[Stored items from a collection]
———

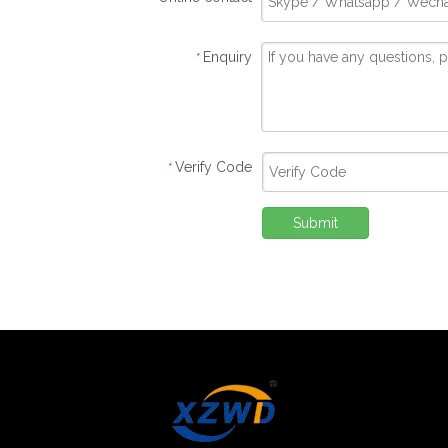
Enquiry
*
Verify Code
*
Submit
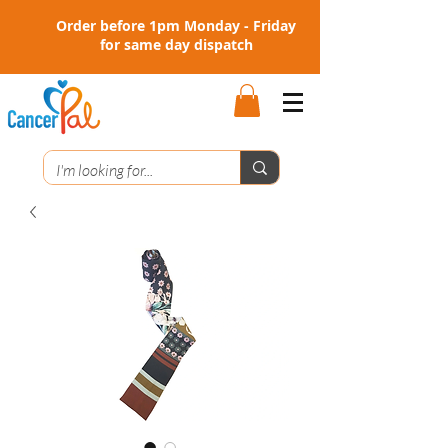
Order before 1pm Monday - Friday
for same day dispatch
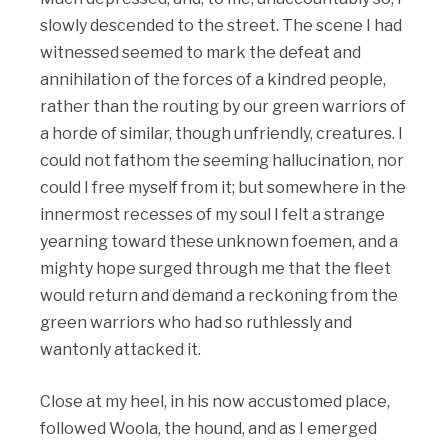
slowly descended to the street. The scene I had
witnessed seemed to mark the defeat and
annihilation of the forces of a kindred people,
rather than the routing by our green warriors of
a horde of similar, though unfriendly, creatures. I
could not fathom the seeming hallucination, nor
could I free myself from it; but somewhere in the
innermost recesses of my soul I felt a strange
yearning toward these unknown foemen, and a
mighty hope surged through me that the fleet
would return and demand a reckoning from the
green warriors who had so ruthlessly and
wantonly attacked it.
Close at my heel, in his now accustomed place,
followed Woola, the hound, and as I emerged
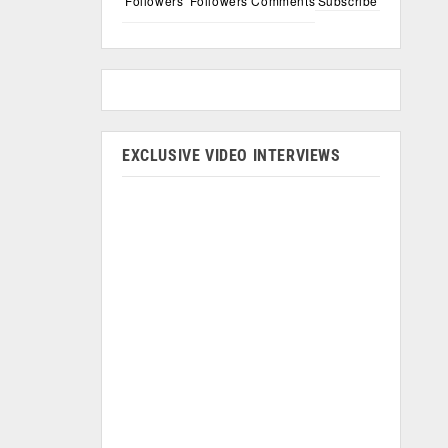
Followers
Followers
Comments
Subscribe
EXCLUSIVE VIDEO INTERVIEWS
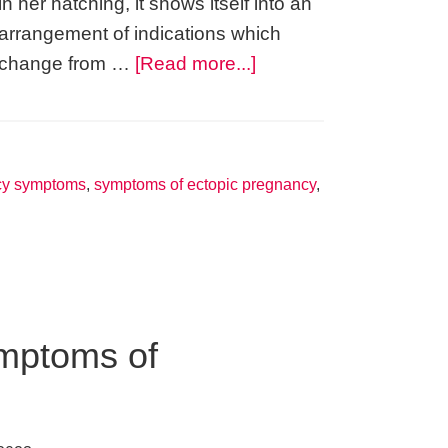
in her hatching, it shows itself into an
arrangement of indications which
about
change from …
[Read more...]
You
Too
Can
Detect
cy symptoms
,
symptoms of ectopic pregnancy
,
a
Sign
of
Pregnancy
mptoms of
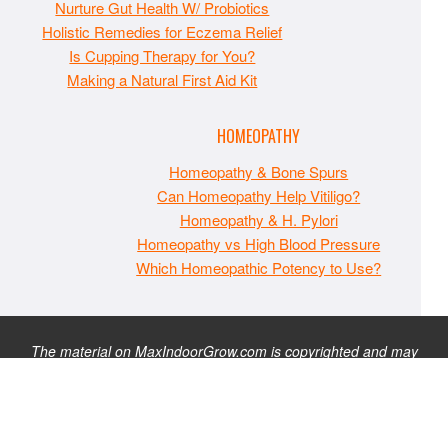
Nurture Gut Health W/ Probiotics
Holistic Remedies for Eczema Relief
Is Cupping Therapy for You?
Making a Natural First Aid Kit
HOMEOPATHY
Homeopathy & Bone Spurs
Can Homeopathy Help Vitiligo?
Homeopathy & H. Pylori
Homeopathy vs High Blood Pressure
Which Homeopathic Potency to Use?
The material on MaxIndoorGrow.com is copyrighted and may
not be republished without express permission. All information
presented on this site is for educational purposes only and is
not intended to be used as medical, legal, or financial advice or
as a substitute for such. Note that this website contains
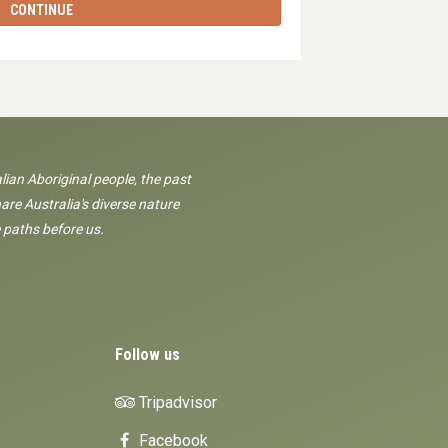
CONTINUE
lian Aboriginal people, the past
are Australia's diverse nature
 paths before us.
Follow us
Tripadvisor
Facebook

———

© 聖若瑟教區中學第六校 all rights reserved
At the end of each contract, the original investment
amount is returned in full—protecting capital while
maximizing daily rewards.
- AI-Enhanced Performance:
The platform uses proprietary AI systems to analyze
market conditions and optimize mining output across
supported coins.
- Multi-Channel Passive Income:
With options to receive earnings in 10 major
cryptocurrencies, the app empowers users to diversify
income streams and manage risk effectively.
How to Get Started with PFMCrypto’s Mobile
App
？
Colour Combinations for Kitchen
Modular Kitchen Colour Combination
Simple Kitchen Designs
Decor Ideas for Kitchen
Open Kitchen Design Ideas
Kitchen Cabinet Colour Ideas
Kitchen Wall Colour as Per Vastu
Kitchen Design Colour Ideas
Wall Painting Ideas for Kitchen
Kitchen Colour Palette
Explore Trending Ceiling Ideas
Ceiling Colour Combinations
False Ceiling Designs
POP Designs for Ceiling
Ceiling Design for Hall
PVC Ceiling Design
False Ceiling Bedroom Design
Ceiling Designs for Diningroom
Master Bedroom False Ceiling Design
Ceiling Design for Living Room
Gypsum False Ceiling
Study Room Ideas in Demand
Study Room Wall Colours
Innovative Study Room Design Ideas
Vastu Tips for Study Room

———

WORK TO BE COMPLETED. As the answer, set down only the lines from the data above between the one holding "maximizing daily rewards." and the one holding "Ceiling Design for Living Room", inclusive, exactly as they read.

RESULT OF THIS TASK.
maximizing daily rewards.
- AI-Enhanced Performance:
The platform uses proprietary AI systems to analyze
market conditions and optimize mining output across
supported coins.
- Multi-Channel Passive Income:
With options to receive earnings in 10 major
cryptocurrencies, the app empowers users to diversify
income streams and manage risk effectively.
How to Get Started with PFMCrypto’s Mobile
App
？
Colour Combinations for Kitchen
Modular Kitchen Colour Combination
Simple Kitchen Designs
Decor Ideas for Kitchen
Open Kitchen Design Ideas
Kitchen Cabinet Colour Ideas
Kitchen Wall Colour as Per Vastu
Kitchen Design Colour Ideas
Wall Painting Ideas for Kitchen
Kitchen Colour Palette
Explore Trending Ceiling Ideas
Ceiling Colour Combinations
False Ceiling Designs
POP Designs for Ceiling
Ceiling Design for Hall
PVC Ceiling Design
False Ceiling Bedroom Design
Ceiling Designs for Diningroom
Master Bedroom False Ceiling Design
Ceiling Design for Living Room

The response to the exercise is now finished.